Task data:
>>

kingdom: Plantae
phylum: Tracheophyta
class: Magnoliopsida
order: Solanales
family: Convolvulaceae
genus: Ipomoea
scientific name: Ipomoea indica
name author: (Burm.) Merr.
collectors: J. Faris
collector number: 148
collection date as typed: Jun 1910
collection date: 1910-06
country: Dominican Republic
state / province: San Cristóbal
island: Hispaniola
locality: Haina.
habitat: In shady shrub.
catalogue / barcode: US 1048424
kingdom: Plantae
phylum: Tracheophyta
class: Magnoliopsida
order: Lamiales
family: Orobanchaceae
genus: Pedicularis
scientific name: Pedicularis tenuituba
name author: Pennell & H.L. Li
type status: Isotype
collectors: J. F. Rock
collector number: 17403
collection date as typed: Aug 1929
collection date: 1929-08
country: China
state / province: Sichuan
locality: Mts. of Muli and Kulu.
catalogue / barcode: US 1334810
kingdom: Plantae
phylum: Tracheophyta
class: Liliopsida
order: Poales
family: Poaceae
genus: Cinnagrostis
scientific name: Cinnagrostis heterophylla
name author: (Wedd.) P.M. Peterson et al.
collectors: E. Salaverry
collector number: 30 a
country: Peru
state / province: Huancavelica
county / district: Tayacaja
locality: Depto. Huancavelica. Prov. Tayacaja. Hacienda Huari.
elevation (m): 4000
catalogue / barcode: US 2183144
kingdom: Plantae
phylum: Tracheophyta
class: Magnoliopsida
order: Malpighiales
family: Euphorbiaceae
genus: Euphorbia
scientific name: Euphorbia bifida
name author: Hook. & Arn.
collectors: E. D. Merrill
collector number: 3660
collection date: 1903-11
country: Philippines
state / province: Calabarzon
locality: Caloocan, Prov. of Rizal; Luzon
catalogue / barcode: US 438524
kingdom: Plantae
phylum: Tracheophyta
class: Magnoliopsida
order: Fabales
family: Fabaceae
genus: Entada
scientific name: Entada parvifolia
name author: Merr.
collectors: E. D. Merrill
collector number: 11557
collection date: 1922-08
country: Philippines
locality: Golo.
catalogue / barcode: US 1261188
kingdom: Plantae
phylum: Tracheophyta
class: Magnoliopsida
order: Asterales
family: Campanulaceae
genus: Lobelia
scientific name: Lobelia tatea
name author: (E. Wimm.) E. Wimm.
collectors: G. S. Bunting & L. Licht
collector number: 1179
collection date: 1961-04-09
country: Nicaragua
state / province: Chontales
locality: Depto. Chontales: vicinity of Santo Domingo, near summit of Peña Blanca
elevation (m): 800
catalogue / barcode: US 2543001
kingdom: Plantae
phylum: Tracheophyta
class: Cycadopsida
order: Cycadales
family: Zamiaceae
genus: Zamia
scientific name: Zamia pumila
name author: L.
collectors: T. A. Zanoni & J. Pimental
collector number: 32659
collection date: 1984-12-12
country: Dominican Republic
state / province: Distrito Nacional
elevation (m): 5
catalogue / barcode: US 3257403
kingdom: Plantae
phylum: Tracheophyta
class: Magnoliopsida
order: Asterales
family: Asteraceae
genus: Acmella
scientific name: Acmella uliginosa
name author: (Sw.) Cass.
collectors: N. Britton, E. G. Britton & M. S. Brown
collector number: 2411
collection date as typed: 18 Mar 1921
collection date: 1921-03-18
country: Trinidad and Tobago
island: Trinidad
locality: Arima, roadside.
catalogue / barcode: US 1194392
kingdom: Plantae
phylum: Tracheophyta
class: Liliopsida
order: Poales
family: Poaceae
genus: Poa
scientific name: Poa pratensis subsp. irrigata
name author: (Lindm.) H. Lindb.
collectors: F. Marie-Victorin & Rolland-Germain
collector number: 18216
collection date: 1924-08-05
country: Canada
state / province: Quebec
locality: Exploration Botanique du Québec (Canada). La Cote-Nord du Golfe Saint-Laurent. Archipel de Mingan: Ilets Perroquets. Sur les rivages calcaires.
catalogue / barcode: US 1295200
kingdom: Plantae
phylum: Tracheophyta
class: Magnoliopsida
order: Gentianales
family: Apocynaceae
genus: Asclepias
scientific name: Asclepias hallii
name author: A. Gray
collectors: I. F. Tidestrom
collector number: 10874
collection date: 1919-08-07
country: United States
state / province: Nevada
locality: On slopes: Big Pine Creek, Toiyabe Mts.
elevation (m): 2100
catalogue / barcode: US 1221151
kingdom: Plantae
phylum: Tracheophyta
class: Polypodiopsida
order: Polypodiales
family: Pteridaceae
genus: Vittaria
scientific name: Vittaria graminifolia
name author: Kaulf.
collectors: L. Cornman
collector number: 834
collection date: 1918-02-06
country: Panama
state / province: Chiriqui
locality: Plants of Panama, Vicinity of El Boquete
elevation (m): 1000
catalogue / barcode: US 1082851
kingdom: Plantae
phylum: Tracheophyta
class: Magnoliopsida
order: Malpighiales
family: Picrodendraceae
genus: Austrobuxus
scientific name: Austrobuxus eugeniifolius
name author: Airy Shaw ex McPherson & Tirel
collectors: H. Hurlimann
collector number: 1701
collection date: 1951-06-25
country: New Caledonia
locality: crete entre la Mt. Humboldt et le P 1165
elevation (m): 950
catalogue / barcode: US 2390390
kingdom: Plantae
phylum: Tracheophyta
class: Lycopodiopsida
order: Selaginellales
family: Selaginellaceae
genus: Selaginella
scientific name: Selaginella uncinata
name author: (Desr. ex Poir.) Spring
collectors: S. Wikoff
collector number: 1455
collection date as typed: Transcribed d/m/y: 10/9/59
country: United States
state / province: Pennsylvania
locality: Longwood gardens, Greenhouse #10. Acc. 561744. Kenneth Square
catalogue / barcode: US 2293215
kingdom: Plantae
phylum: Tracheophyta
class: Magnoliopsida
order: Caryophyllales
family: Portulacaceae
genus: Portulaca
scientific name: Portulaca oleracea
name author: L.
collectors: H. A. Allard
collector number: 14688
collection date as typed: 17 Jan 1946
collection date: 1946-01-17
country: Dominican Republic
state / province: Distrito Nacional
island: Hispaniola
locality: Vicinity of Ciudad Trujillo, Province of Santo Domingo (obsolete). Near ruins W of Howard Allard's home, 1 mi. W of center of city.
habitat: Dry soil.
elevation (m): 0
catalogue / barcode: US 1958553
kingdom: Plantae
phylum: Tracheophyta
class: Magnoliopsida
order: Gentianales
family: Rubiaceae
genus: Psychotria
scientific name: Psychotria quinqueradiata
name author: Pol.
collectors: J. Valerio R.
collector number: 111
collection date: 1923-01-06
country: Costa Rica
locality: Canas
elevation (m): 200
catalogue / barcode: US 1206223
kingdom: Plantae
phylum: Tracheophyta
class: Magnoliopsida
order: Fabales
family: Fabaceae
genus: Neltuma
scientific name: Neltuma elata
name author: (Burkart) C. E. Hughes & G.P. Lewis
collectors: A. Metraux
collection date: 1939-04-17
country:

<<

Task description: Copy out every line for all the items above, word for word, with nothing changed.

Finished task:
kingdom: Plantae
phylum: Tracheophyta
class: Magnoliopsida
order: Solanales
family: Convolvulaceae
genus: Ipomoea
scientific name: Ipomoea indica
name author: (Burm.) Merr.
collectors: J. Faris
collector number: 148
collection date as typed: Jun 1910
collection date: 1910-06
country: Dominican Republic
state / province: San Cristóbal
island: Hispaniola
locality: Haina.
habitat: In shady shrub.
catalogue / barcode: US 1048424
kingdom: Plantae
phylum: Tracheophyta
class: Magnoliopsida
order: Lamiales
family: Orobanchaceae
genus: Pedicularis
scientific name: Pedicularis tenuituba
name author: Pennell & H.L. Li
type status: Isotype
collectors: J. F. Rock
collector number: 17403
collection date as typed: Aug 1929
collection date: 1929-08
country: China
state / province: Sichuan
locality: Mts. of Muli and Kulu.
catalogue / barcode: US 1334810
kingdom: Plantae
phylum: Tracheophyta
class: Liliopsida
order: Poales
family: Poaceae
genus: Cinnagrostis
scientific name: Cinnagrostis heterophylla
name author: (Wedd.) P.M. Peterson et al.
collectors: E. Salaverry
collector number: 30 a
country: Peru
state / province: Huancavelica
county / district: Tayacaja
locality: Depto. Huancavelica. Prov. Tayacaja. Hacienda Huari.
elevation (m): 4000
catalogue / barcode: US 2183144
kingdom: Plantae
phylum: Tracheophyta
class: Magnoliopsida
order: Malpighiales
family: Euphorbiaceae
genus: Euphorbia
scientific name: Euphorbia bifida
name author: Hook. & Arn.
collectors: E. D. Merrill
collector number: 3660
collection date: 1903-11
country: Philippines
state / province: Calabarzon
locality: Caloocan, Prov. of Rizal; Luzon
catalogue / barcode: US 438524
kingdom: Plantae
phylum: Tracheophyta
class: Magnoliopsida
order: Fabales
family: Fabaceae
genus: Entada
scientific name: Entada parvifolia
name author: Merr.
collectors: E. D. Merrill
collector number: 11557
collection date: 1922-08
country: Philippines
locality: Golo.
catalogue / barcode: US 1261188
kingdom: Plantae
phylum: Tracheophyta
class: Magnoliopsida
order: Asterales
family: Campanulaceae
genus: Lobelia
scientific name: Lobelia tatea
name author: (E. Wimm.) E. Wimm.
collectors: G. S. Bunting & L. Licht
collector number: 1179
collection date: 1961-04-09
country: Nicaragua
state / province: Chontales
locality: Depto. Chontales: vicinity of Santo Domingo, near summit of Peña Blanca
elevation (m): 800
catalogue / barcode: US 2543001
kingdom: Plantae
phylum: Tracheophyta
class: Cycadopsida
order: Cycadales
family: Zamiaceae
genus: Zamia
scientific name: Zamia pumila
name author: L.
collectors: T. A. Zanoni & J. Pimental
collector number: 32659
collection date: 1984-12-12
country: Dominican Republic
state / province: Distrito Nacional
elevation (m): 5
catalogue / barcode: US 3257403
kingdom: Plantae
phylum: Tracheophyta
class: Magnoliopsida
order: Asterales
family: Asteraceae
genus: Acmella
scientific name: Acmella uliginosa
name author: (Sw.) Cass.
collectors: N. Britton, E. G. Britton & M. S. Brown
collector number: 2411
collection date as typed: 18 Mar 1921
collection date: 1921-03-18
country: Trinidad and Tobago
island: Trinidad
locality: Arima, roadside.
catalogue / barcode: US 1194392
kingdom: Plantae
phylum: Tracheophyta
class: Liliopsida
order: Poales
family: Poaceae
genus: Poa
scientific name: Poa pratensis subsp. irrigata
name author: (Lindm.) H. Lindb.
collectors: F. Marie-Victorin & Rolland-Germain
collector number: 18216
collection date: 1924-08-05
country: Canada
state / province: Quebec
locality: Exploration Botanique du Québec (Canada). La Cote-Nord du Golfe Saint-Laurent. Archipel de Mingan: Ilets Perroquets. Sur les rivages calcaires.
catalogue / barcode: US 1295200
kingdom: Plantae
phylum: Tracheophyta
class: Magnoliopsida
order: Gentianales
family: Apocynaceae
genus: Asclepias
scientific name: Asclepias hallii
name author: A. Gray
collectors: I. F. Tidestrom
collector number: 10874
collection date: 1919-08-07
country: United States
state / province: Nevada
locality: On slopes: Big Pine Creek, Toiyabe Mts.
elevation (m): 2100
catalogue / barcode: US 1221151
kingdom: Plantae
phylum: Tracheophyta
class: Polypodiopsida
order: Polypodiales
family: Pteridaceae
genus: Vittaria
scientific name: Vittaria graminifolia
name author: Kaulf.
collectors: L. Cornman
collector number: 834
collection date: 1918-02-06
country: Panama
state / province: Chiriqui
locality: Plants of Panama, Vicinity of El Boquete
elevation (m): 1000
catalogue / barcode: US 1082851
kingdom: Plantae
phylum: Tracheophyta
class: Magnoliopsida
order: Malpighiales
family: Picrodendraceae
genus: Austrobuxus
scientific name: Austrobuxus eugeniifolius
name author: Airy Shaw ex McPherson & Tirel
collectors: H. Hurlimann
collector number: 1701
collection date: 1951-06-25
country: New Caledonia
locality: crete entre la Mt. Humboldt et le P 1165
elevation (m): 950
catalogue / barcode: US 2390390
kingdom: Plantae
phylum: Tracheophyta
class: Lycopodiopsida
order: Selaginellales
family: Selaginellaceae
genus: Selaginella
scientific name: Selaginella uncinata
name author: (Desr. ex Poir.) Spring
collectors: S. Wikoff
collector number: 1455
collection date as typed: Transcribed d/m/y: 10/9/59
country: United States
state / province: Pennsylvania
locality: Longwood gardens, Greenhouse #10. Acc. 561744. Kenneth Square
catalogue / barcode: US 2293215
kingdom: Plantae
phylum: Tracheophyta
class: Magnoliopsida
order: Caryophyllales
family: Portulacaceae
genus: Portulaca
scientific name: Portulaca oleracea
name author: L.
collectors: H. A. Allard
collector number: 14688
collection date as typed: 17 Jan 1946
collection date: 1946-01-17
country: Dominican Republic
state / province: Distrito Nacional
island: Hispaniola
locality: Vicinity of Ciudad Trujillo, Province of Santo Domingo (obsolete). Near ruins W of Howard Allard's home, 1 mi. W of center of city.
habitat: Dry soil.
elevation (m): 0
catalogue / barcode: US 1958553
kingdom: Plantae
phylum: Tracheophyta
class: Magnoliopsida
order: Gentianales
family: Rubiaceae
genus: Psychotria
scientific name: Psychotria quinqueradiata
name author: Pol.
collectors: J. Valerio R.
collector number: 111
collection date: 1923-01-06
country: Costa Rica
locality: Canas
elevation (m): 200
catalogue / barcode: US 1206223
kingdom: Plantae
phylum: Tracheophyta
class: Magnoliopsida
order: Fabales
family: Fabaceae
genus: Neltuma
scientific name: Neltuma elata
name author: (Burkart) C. E. Hughes & G.P. Lewis
collectors: A. Metraux
collection date: 1939-04-17
country:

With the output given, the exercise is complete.